# EXERCISE SET:
1 > In the excerpt about the $25 field trip dispute, translate this sentence into Spanish: "Top comments largely supported the poster."
2 > According to the excerpt about the $25 field trip dispute, how many years had the commenting teacher spent teaching?

# EXCERPT TO READ:
* * *

He described the stepdaughter as “not 7 yet” with a birthday coming up, which underlines the poster’s perception of the child as part of Abi’s responsibility. He was also blunt that he didn’t want to be dragged back into arguments over money between two households that were supposed to be independent.
The fallout: texts, accusations, and hurt feelings
After the field trip, Abi sent a “long text” criticizing him and saying the stepdaughter felt excluded. She argued that the omission could harm the children’s ability to become close in the future. The poster pushed back, noting Abi had herself acknowledged their mutual indifference and that his son hadn’t been upset during the day.
Still, the text exchange became a flashpoint for lingering resentments: she labeled him selfish and cold, and he now worries they’re on worse terms than before. He also admitted being unsettled because he could have afforded it without strain, so part of him wonders whether the gesture would have avoided a fight or whether it would simply unbalance the new status quo.
How Reddit reacted, the chorus of “NTA” and why people sided with him
Top comments largely supported the poster. Commenters repeatedly underscored that a stepchild is not automatically another parent’s responsibility. One top reply summed it up bluntly: “Abis step daughter is not your responsibility.” Another echoed the practical boundary: “NTA. Your responsibility is your child and your child only.” Several warned about precedent and the slippery slope of small favors turning into regular obligations; as one popular comment put it, “If you pay, then they are going to ask again and again for something else.”
Some readers offered real-world perspective beyond family drama: a comment from a longtime teacher challenged the idea that the money truly couldn’t be found, saying schools often have funds to cover students who can’t afford field trips, and that, in her 31 years teaching, it’s hard to believe they couldn’t “scrape together 25 bucks” for a kid. Others sympathized that the stepdaughter shouldn’t be punished for her parents’ financial choices but still maintained it wasn’t the poster’s duty to fix it.
Why this hits so many nerves
There is something especially combustible about parenting, money, and blended families. Small asks, a $25 fee, a ride, an extra babysit, become test cases for who is inside or outside the circle of obligation. For the poster, the refusal wasn’t only fiscal prudence; it was an attempt to preserve hard-won boundaries after divorce. For Abi, it read as a cheap act of exclusion that might damage relationships between the kids. That tension, wanting to be generous and conscience-bound while also protecting oneself from being re-opened to old fights, is painfully familiar to anyone who has divorced, blended, or navigated shared parenting.
What To Take From This
This story isn’t just about $25. It’s about drawing clear lines after divorce, negotiating blended-family roles, and finding humane ways to prevent tiny requests from escalating into ongoing conflict. If you’re in a similar situation, consider separating one-off generosity from ongoing responsibility: if you’re inclined to pay this time, be explicit this is a one-time gesture and ask for parity on similar future needs. If you choose no, be ready to offer alternatives, help Abi contact school staff about hardship funds, or encourage her to reach out to the grandparents you mentioned. Communication matters: ask why the stepdaughter’s parents or grandparents weren’t approached and suggest concrete solutions rather than character judgments.
Finally, protect your co-parent relationship. If money has historically been explosive, consider using a neutral third party or a written agreement for expenses beyond essentials. Small gestures can smooth hurts, but so can clear expectations. The poster’s instincts about precedence are valid; so is the desire to avoid a child feeling left out. Balancing those truths, with candid conversations and realistic boundaries, is the practical path forward.

* * *

# LISTED ENTRIES:

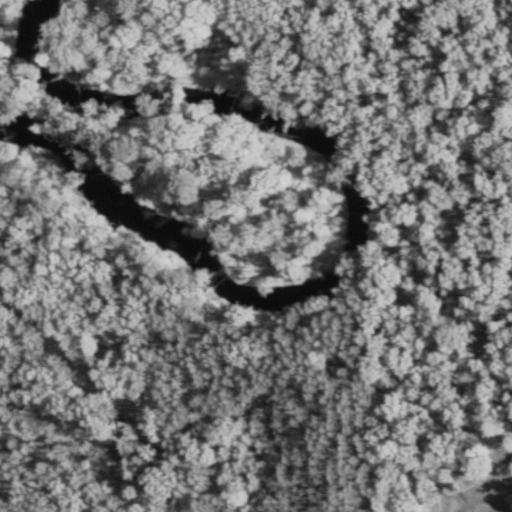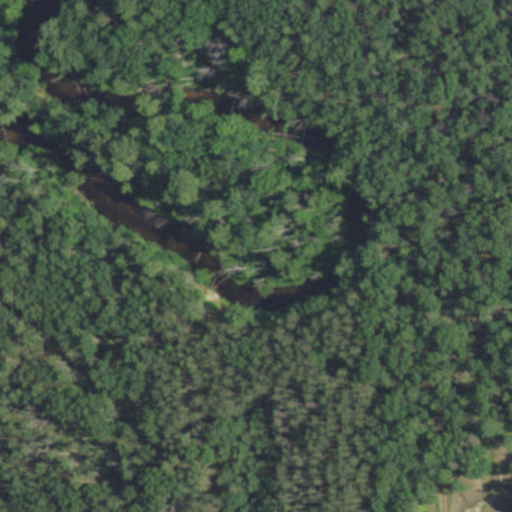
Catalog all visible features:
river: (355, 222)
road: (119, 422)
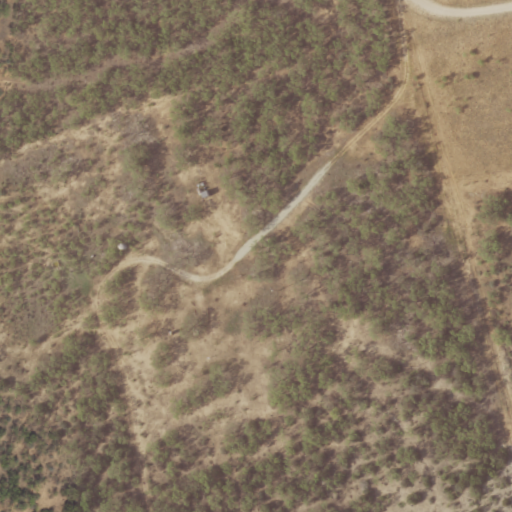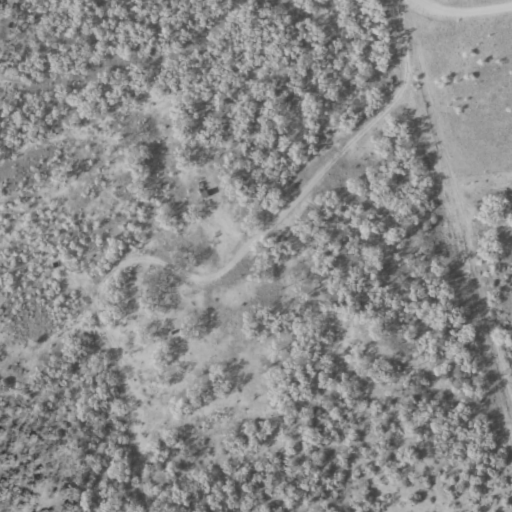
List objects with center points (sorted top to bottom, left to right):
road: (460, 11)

* * *

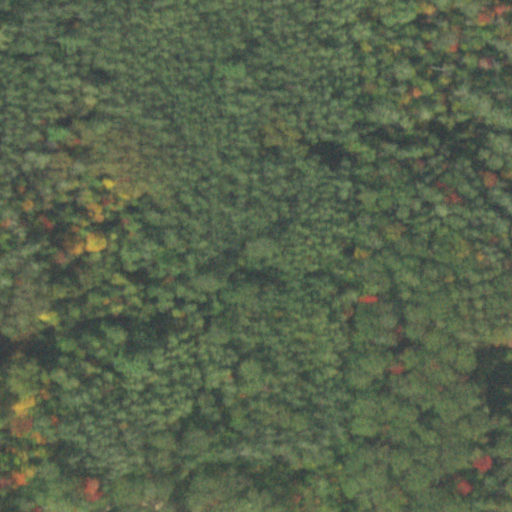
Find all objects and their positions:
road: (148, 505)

* * *

# WRITTEN RESPONSES:
1 > Los comentarios más destacados apoyaron en gran medida al autor de la publicación.

2 > 31 years.